Vivado HLS implements function data flow pipelining by inserting "channels" between the functions. These channels are implemented as either ping-pong buffers or FIFOs, depending on the access patterns of the producer and the consumer of the data.

If a function parameter (producer or consumer) is an array, the corresponding channel is implemented as a multi-buffer using standard memory accesses (with associated address and control signals).
For scalar, pointer and reference parameters as well as the function return, the channel is implemented as a FIFO, which uses less hardware resources (no address generation) but requires that the data is accessed sequentially.

To use function data flow pipelining, put #pragma HLS dataflowwhere the data flow optimization is desired. The following code snippet shows an example:

void top(a, b, c, d) { #pragma HLS dataflow func_A(a, b, i1); func_B(c, i1, i2); func_C(i2, d); }

Loop Data Flow Pipelining

Data flow pipelining can also be applied to loops in similar manner as it can be applied to functions. It enables a sequence of loops, normally executed sequentially, to execute concurrently. Data flow pipelining should be applied to a function, loop or region which contains either all function or all loops: do not apply on a scope which contains a mixture of loops and functions.

The following figure shows the advantages data flow pipelining can produce when applied to loops.

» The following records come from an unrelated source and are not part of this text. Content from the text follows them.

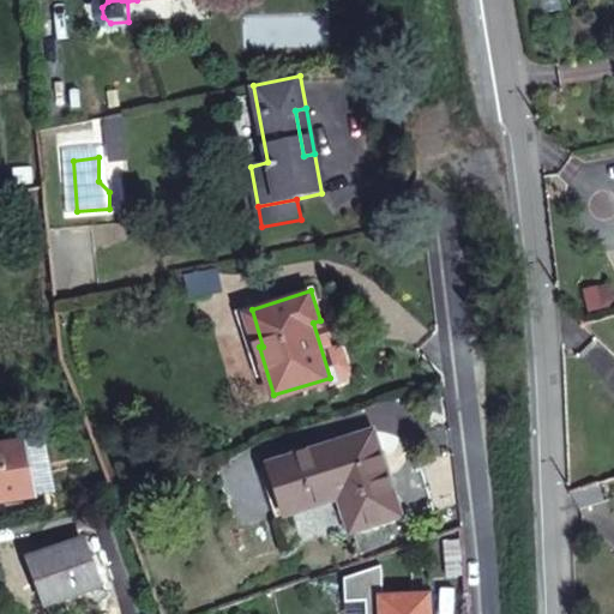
[(313,323),(330,378),(331,383),(349,377),(353,371),(345,345),(339,343),(332,321),(327,319),(320,320),(313,323)]
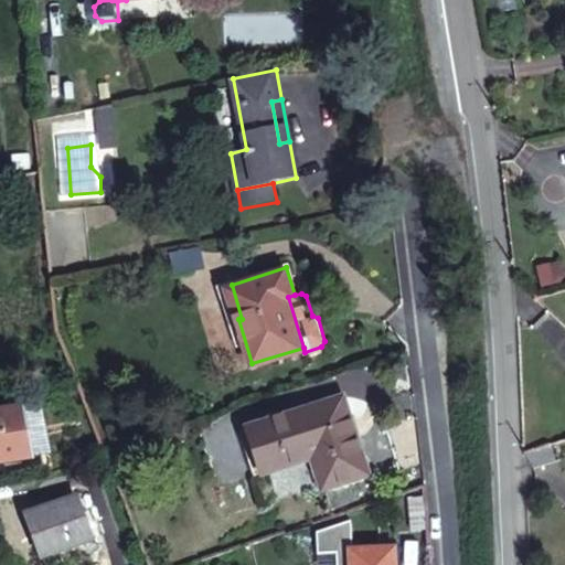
[(265,469),(316,454),(324,484),(371,470),(347,393),(251,423),(265,469)]
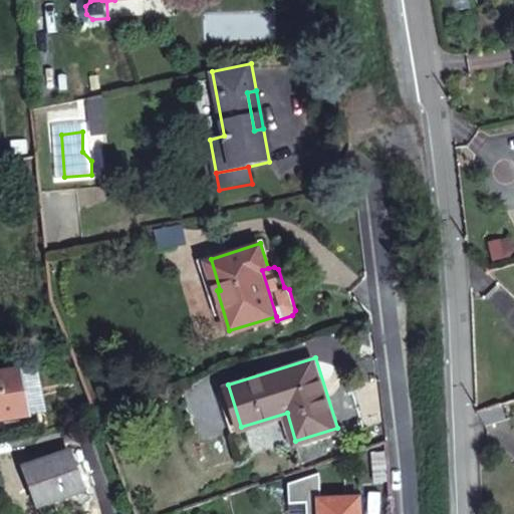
[(0,372),(0,421),(33,414),(23,368),(0,372)]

Without data flow pipelining, loop N must execute and complete all iterations before loop M can begin. The same applies to the relationship between loops M and P. In this example, it is eight cycles before loop N can start processing the next value and eight cycles before an output is written (assuming the output is written when loop P finishes).

Figure:Loop Data Flow Pipelining

With data flow pipelining, these loops can operate concurrently. An example execution with data flow pipelining is shown in part (B) of the figure above. Assuming the loop M takes three cycles to execute, the code can accept new inputs every three cycles. Similarly, it can produce an output value every five cycles, using the same hardware resources. Vivado HLS automatically inserts channels between the loops to ensure data can flow asynchronously from one loop to the next. As with data flow pipelining, the channels between the loops are implemented either as multi-buffers or FIFOs.

To use loop data flow pipelining, put#pragma HLS dataflowwhere the data flow optimization is desired.